Nun hört man die Leute sagen,
wenn man auf solche und ähnlich berüchtigte Passagen zu
sprechen kommt, dass diese nicht „buchstäblich zu verstehen
seien“. Man hört auch die Entschuldigung, dass einige
verrückte Dinge ‚im Namen’ der Religion getan wurden, als ob
diese verrückten Dinge irgendwie die Folge von falscher
Interpretation seien. Aber die nationalistischen Rabbiner,
die die israelischen Soldaten für ihren Auftrag vorbereiten,
denken scheinbar, dass dieses Buch Gottes Wort sei. In
diesem Fall sei die einzige Fehlinterpretation die
Unterlassung, dies buchstäblich zu nehmen. (…)
Vielleicht erinnert man sich
noch an Dr. Baruch Goldstein, an den Mann, der im Februar
1994 seine Waffe nahm und 29 Gottesdienstbesucher in der
Moschee in Hebron tötete. Er war ein Arzt in der
israelischen Armee gewesen und hat das erste Mal die
Aufmerksamkeit auf sich gezogen, als er sagte, er würde sich
weigern, am Shabbat Nicht-Juden zu behandeln. Man lese nun
Ethan Bronners Bericht vom 22. März in der New
York Times über die Predigten des israelischen
Armee-Chefrabbiners, einem Westbank-Siedler mit Namen
Avichai Rontzski, der auch den Rang eines Brigadegenerals
inne hat. Er hat gesagt, dass für einen jüdischen Arzt der
Hauptgrund, einen Nicht-Juden am Shabbat zu behandeln der
sei, dass Diasporajuden nicht dem Hass (der anderen)
ausgesetzt sein sollen. Diejenigen, die diesen Dingen
folgten, erkannten dieses Statement als Anzeichen für
einen wahrlich entschlossenen Rassisten und
Fundamentalisten. Aber diesmal kommt er nicht im Gewand
eines gemeingefährlichen Einzelgängers, sondern in voller
Uniform und Ausrüstung eine Generals und hohen Priesters:
Moses und Eleazar in einer Person. Die letzte Nachricht –
nach Bronner - ist, dass das israelische
Verteidigungsministerium sich gezwungen fühlte, Rontzski
wegen eines „rabbinischen Gebotes, dem Feind gegenüber
keine Gnade zu zeigen“, zu tadeln. Dieses Gebot war in Form
einer kleinen Broschüre an die Männer und Frauen in Uniform
verteilt worden.
Wenn man sich diese
schreckliche Menge von Todesfällen von palästinensischen
Zivilisten ( im Gazakrieg) ansieht, die die unmittelbare
Folge war, kann man sich ziemlich leicht vorstellen, wohin
das auf Dauer führt. Die Zelotensiedler und ihre klerikalen
Komplizen errichten eine Armee innerhalb der Armee, sodass
es eines Tages, wenn entschieden worden ist, Siedlungen
aufzulösen oder zu evakuieren, dann genügend Offiziere und
Soldaten geben wird, die von genügend Rabbinern und
Predigten bestärkt werden, den Befehlen nicht zu gehorchen.
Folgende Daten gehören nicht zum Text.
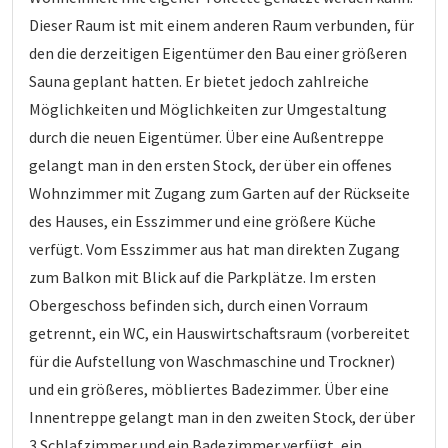
Dieser Raum ist mit einem anderen Raum verbunden, für
den die derzeitigen Eigentümer den Bau einer größeren
Sauna geplant hatten. Er bietet jedoch zahlreiche
Möglichkeiten und Möglichkeiten zur Umgestaltung
durch die neuen Eigentümer. Über eine Außentreppe
gelangt man in den ersten Stock, der über ein offenes
Wohnzimmer mit Zugang zum Garten auf der Rückseite
des Hauses, ein Esszimmer und eine größere Küche
verfügt. Vom Esszimmer aus hat man direkten Zugang
zum Balkon mit Blick auf die Parkplätze. Im ersten
Obergeschoss befinden sich, durch einen Vorraum
getrennt, ein WC, ein Hauswirtschaftsraum (vorbereitet
für die Aufstellung von Waschmaschine und Trockner)
und ein größeres, möbliertes Badezimmer. Über eine
Innentreppe gelangt man in den zweiten Stock, der über
3 Schlafzimmer und ein Badezimmer verfügt, ein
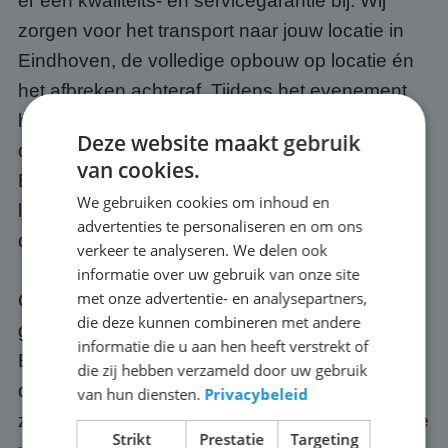
er een kwaliteits- en servicegarantie bij. Wij
zorgen voor het transport naar jouw locatie in
Eindhoven, de volledige opbouw op locatie én
het afbreken achteraf. Tijdens het evenement
hoef jij je geen moment zorgen te maken over
Deze website maakt gebruik
de techniek, dat is onze verantwoordelijkheid.
van cookies.
Bovendien weten we precies wat we moeten
We gebruiken cookies om inhoud en
leveren voor tien mensen, tienduizend én alles
advertenties te personaliseren en om ons
daartussenin.
verkeer te analyseren. We delen ook
informatie over uw gebruik van onze site
met onze advertentie- en analysepartners,
Optioneel regelen we ook een passende
die deze kunnen combineren met andere
geluidsinstallatie, zodat jouw publiek in
informatie die u aan hen heeft verstrekt of
Eindhoven ook het commentaar, de muziek of
die zij hebben verzameld door uw gebruik
de presentatie goed meekrijgt. Onze schermen
van hun diensten.
Privacybeleid
zijn altijd up-to-date: we investeren continu in de
Strikt
Prestatie
Targeting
Es werden dann auch Thoraverse gefunden, die es möglich
machen, säkulare Juden genau wie Araber zu morden; die
Generalprobe dafür hat mit den religiösen Entschuldigungen
für Baruch Goldsteins Mordrandale und dem talmudischen
Ausweichen bezüglich des Mordes an Yitzhak Rabin schon
stattgefunden. Dies wurde einst als sehr extrem angesehen –
nun nähert sich solch biblische Exegese immer mehr dem
Mainstream. Es wird höchste Zeit, dass die USA jede
finanzielle Unterstützung für Israel streichen, die selbst
indirekt für Siedleraktivitäten benützt werden könnte,
nicht nur weil solche Kolonisierung Diebstahl von Land eines
anderen Volkes darstellt, sondern weil es unsere
Verfassung absolut verbietet, öffentliche Gelder für die
Einrichtung irgend einer Religion zu spenden.